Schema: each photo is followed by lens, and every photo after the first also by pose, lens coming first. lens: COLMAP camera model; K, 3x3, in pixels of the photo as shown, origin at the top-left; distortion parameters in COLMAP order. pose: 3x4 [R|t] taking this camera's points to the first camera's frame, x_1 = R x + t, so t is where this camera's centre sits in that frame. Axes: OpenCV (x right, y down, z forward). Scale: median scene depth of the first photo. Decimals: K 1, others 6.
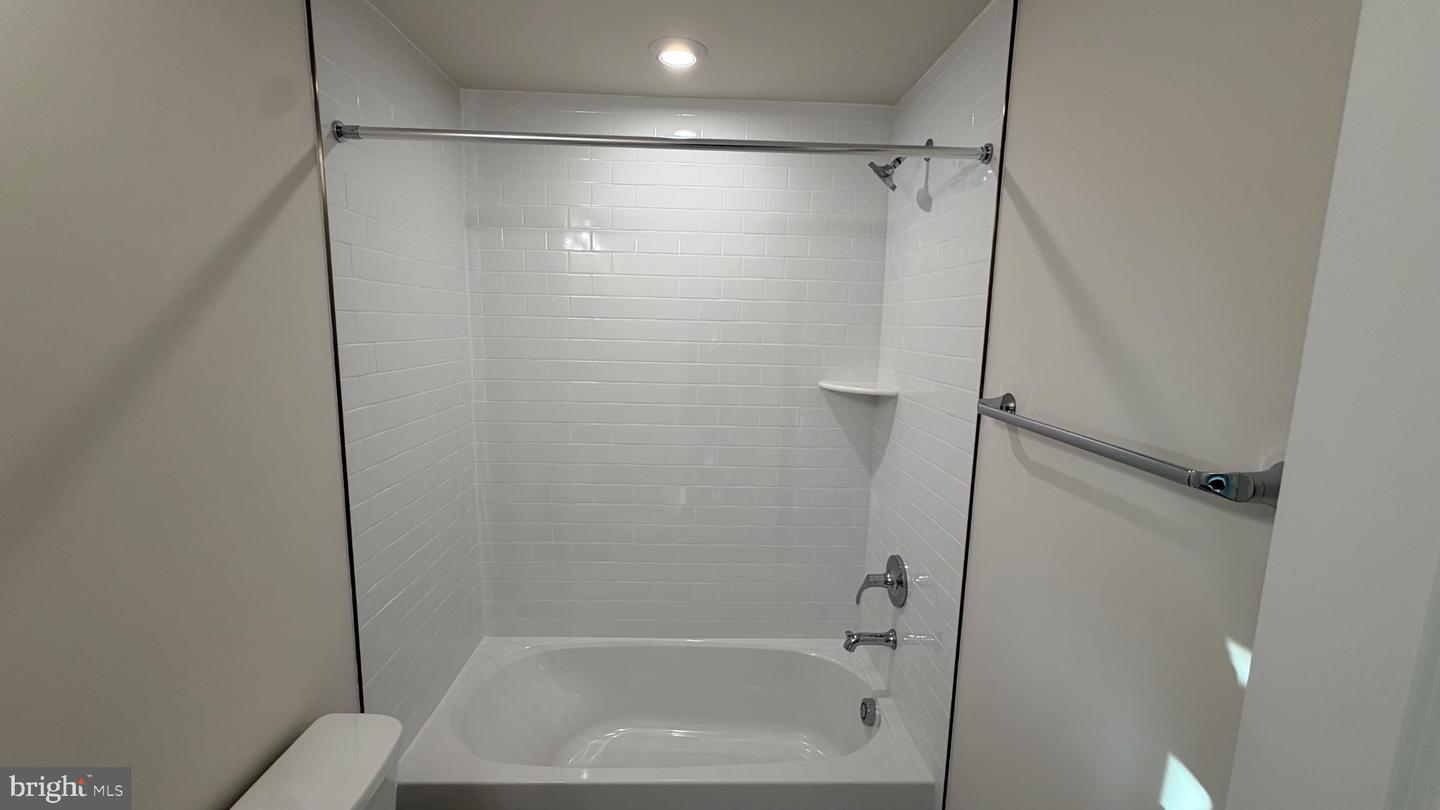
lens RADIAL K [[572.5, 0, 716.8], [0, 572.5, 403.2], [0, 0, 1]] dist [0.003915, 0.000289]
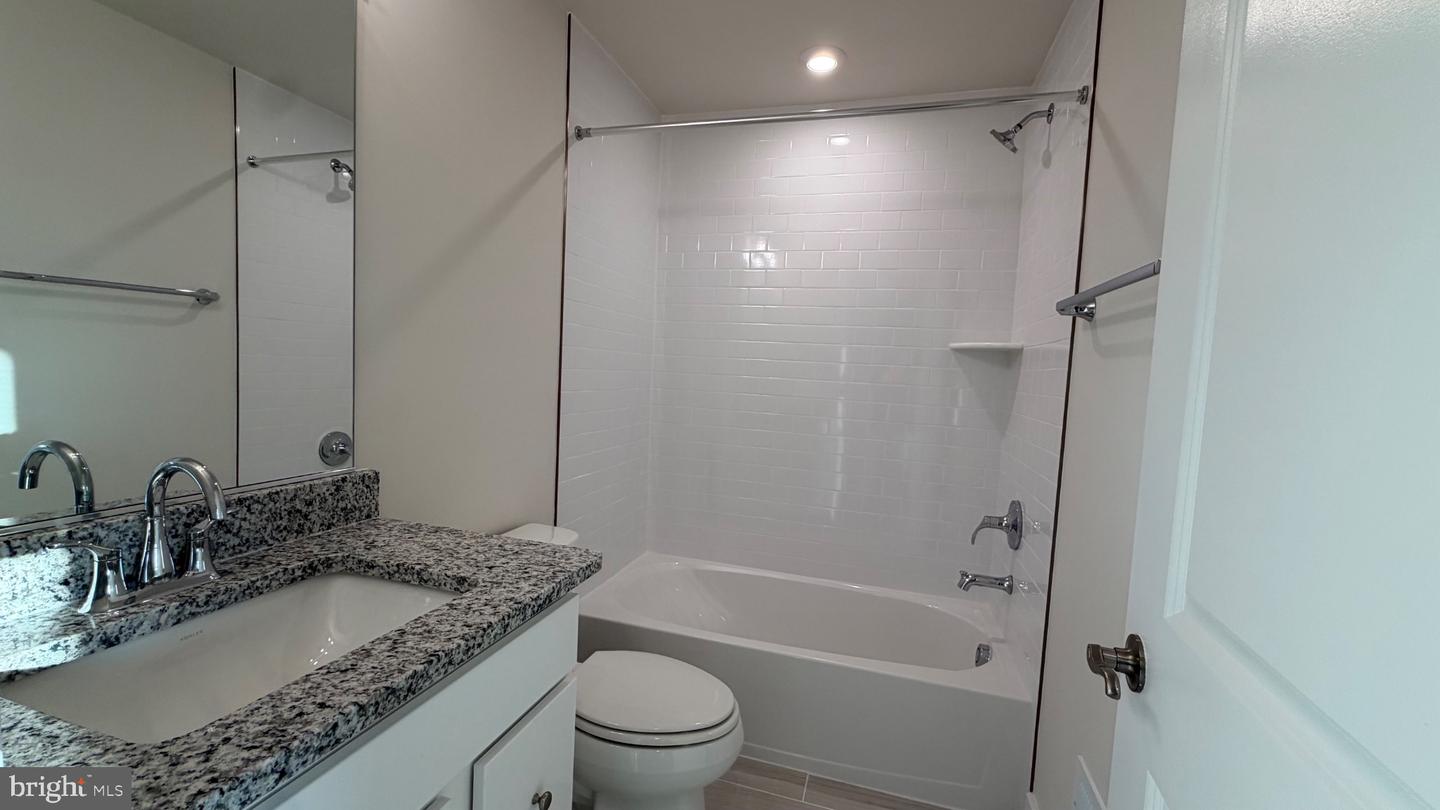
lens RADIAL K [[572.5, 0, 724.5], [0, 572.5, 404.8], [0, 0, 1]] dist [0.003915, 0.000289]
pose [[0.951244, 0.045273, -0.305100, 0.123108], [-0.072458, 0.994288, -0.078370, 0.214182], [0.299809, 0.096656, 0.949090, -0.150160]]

**What the task asks:**
The response must restate each line of the material above exactly and contain no images.

**Solution to this exercise:**
Schema: each photo is followed by lens, and every photo after the first also by pose, lens coming first. lens: COLMAP camera model; K, 3x3, in pixels of the photo as shown, origin at the top-left; distortion parameters in COLMAP order. pose: 3x4 [R|t] taking this camera's points to the first camera's frame, x_1 = R x + t, so t is where this camera's centre sits in that frame. Axes: OpenCV (x right, y down, z forward). Scale: median scene depth of the first photo. Decimals: K 1, others 6.
lens RADIAL K [[572.5, 0, 716.8], [0, 572.5, 403.2], [0, 0, 1]] dist [0.003915, 0.000289]
lens RADIAL K [[572.5, 0, 724.5], [0, 572.5, 404.8], [0, 0, 1]] dist [0.003915, 0.000289]
pose [[0.951244, 0.045273, -0.305100, 0.123108], [-0.072458, 0.994288, -0.078370, 0.214182], [0.299809, 0.096656, 0.949090, -0.150160]]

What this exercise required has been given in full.